Consignes de l'exercice:
1/ Reproduisez fidèlement le passage de l'entretien avec Paul Dellac qui va de « Paul Dellac : mon » jusqu'à « la formation pratique. ».
2/ Relevez toutes les années citées dans les réponses de Paul Dellac au cours de l'entretien.
3/ Selon l'entretien avec Paul Dellac, combien d'heures de vol a-t-il effectuées sur Transall ?

Extrait de page:
--------------------------------
Article paru dans ULMiste n°7, décembre 2011

 

Paul Dellac

 

S’il a un nom prédestiné à la pratique de l’ULM hydro sur les lacs de son Aveyron natal, Paul a aussi bien d’autres choses à dire… allons voir.

 

ULMiste : comment es-tu venu à l’aviation ?

 

Paul Dellac : mon parcours aéronautique, qui n’a rien d’exceptionnel, commence en 1972. Passionné de mécanique depuis tout petit, je rentre à l’âge de 20ans dans l’Armée de l’air pour y apprendre le métier de mécanicien avion puis de mécanicien naviguant. J’effectue 4000 heures de vol sur avion Transall au Centre d’Instruction des Equipages de Transport de Toulouse-Francazal. C’est en 1980, lors d’un meeting aérien, que je découvre l’ULM pendulaire. Je suis conquis par la démonstration et le week-end suivant je fais un baptême qui confirme mon impression. Un mois plus tard je passe la théorie qui était alors celle du vol à voile mais je devrai ensuite attendre dix ans pour commencer la formation pratique.

En 1985 mon travail m’emmène à l’Ile de la Réunion pour deux ans avec ma famille. Ce sont sans aucun doute les deux meilleures années de ma vie. Deux années paradisiaques au cours desquelles notre seul travail consiste à ravitailler en Transall les îles éparses autour de Madagascar. Lors d’un passage à Mayotte j’ai l’occasion de faire un vol en Baroudeur, c’est mon premier vol en multiaxes. En 1990 je quitte l’Armée de l’Air pour rentrer en sous-traitance chez Airbus en tant qu’inspecteur qualité sur les chaînes de montage des A320 puis A 330/340. C’est alors que je commence ma formation ULM multiaxes au club de Muret, près de Toulouse. Dans la foulée je fais l’acquisition du Weedhopper AX3 sur lequel j’ai été formé. En 1992, au cours d’un voyage en Guadeloupe, je fais un baptême hydro avec un Maestro, ce sera le déclic pour cette discipline. En 1997 je passe mon brevet instructeur au club de St Exupéry. C’est là que j’ai le plaisir de recontrer “votre serviteur” Pierre-Jean le Camus. Je débute mon activité d’instructeur au sein du club de Muret avec mon AX3 à moteur Rotax 503 que je revends ensuite à un élève pour acheter le Weed Evasion 582, celui-là même qui est aujourd’hui sur flotteurs. En 2001 j’achète l’un des premiers kits de Savannah.

 

ULMiste : lequel Savannah sera le premier en 582, avant le Bingo.

 

Paul Dellac : oui, pour une raison de budget je l’équipe d’un moteur 582 alors que la version 2 temps n’existe pas encore chez ICP, mais ils étaient en train de la préparer au même moment, ce que j’ignorais au départ. Avec ce moteur, il deviendra le Bingo.

 

ULMiste : puis vint ton implication associative.
--------------------------------
Informations extraites:
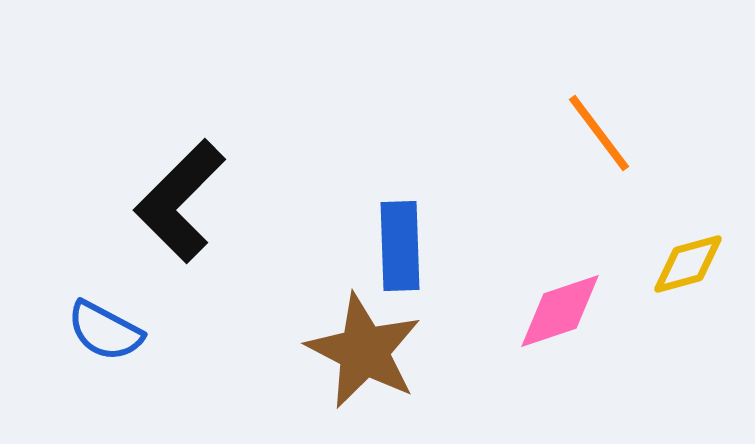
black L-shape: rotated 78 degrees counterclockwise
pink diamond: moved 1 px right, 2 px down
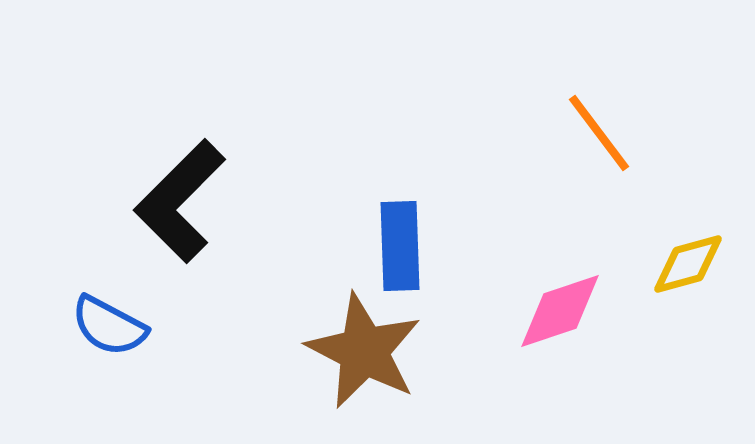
blue semicircle: moved 4 px right, 5 px up
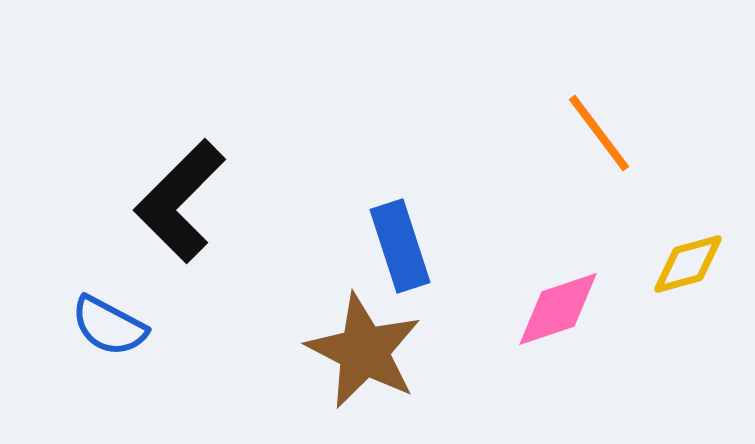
blue rectangle: rotated 16 degrees counterclockwise
pink diamond: moved 2 px left, 2 px up
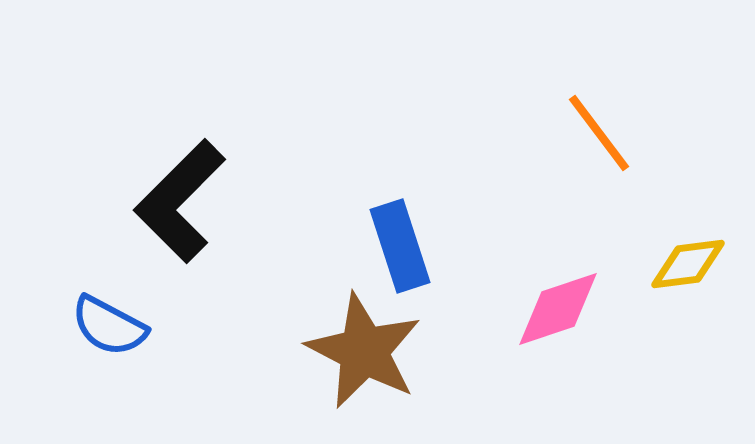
yellow diamond: rotated 8 degrees clockwise
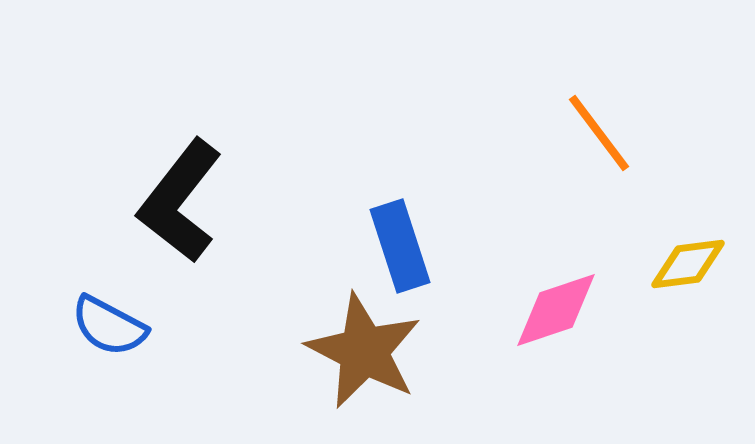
black L-shape: rotated 7 degrees counterclockwise
pink diamond: moved 2 px left, 1 px down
--------------------------------
Réponses dans l'ordre:
1/
Paul Dellac : mon parcours aéronautique, qui n’a rien d’exceptionnel, commence en 1972. Passionné de mécanique depuis tout petit, je rentre à l’âge de 20ans dans l’Armée de l’air pour y apprendre le métier de mécanicien avion puis de mécanicien naviguant. J’effectue 4000 heures de vol sur avion Transall au Centre d’Instruction des Equipages de Transport de Toulouse-Francazal. C’est en 1980, lors d’un meeting aérien, que je découvre l’ULM pendulaire. Je suis conquis par la démonstration et le week-end suivant je fais un baptême qui confirme mon impression. Un mois plus tard je passe la théorie qui était alors celle du vol à voile mais je devrai ensuite attendre dix ans pour commencer la formation pratique.

2/ 1972, 1980, 1985, 1990, 1992, 1997, 2001

3/ 4000 heures de vol.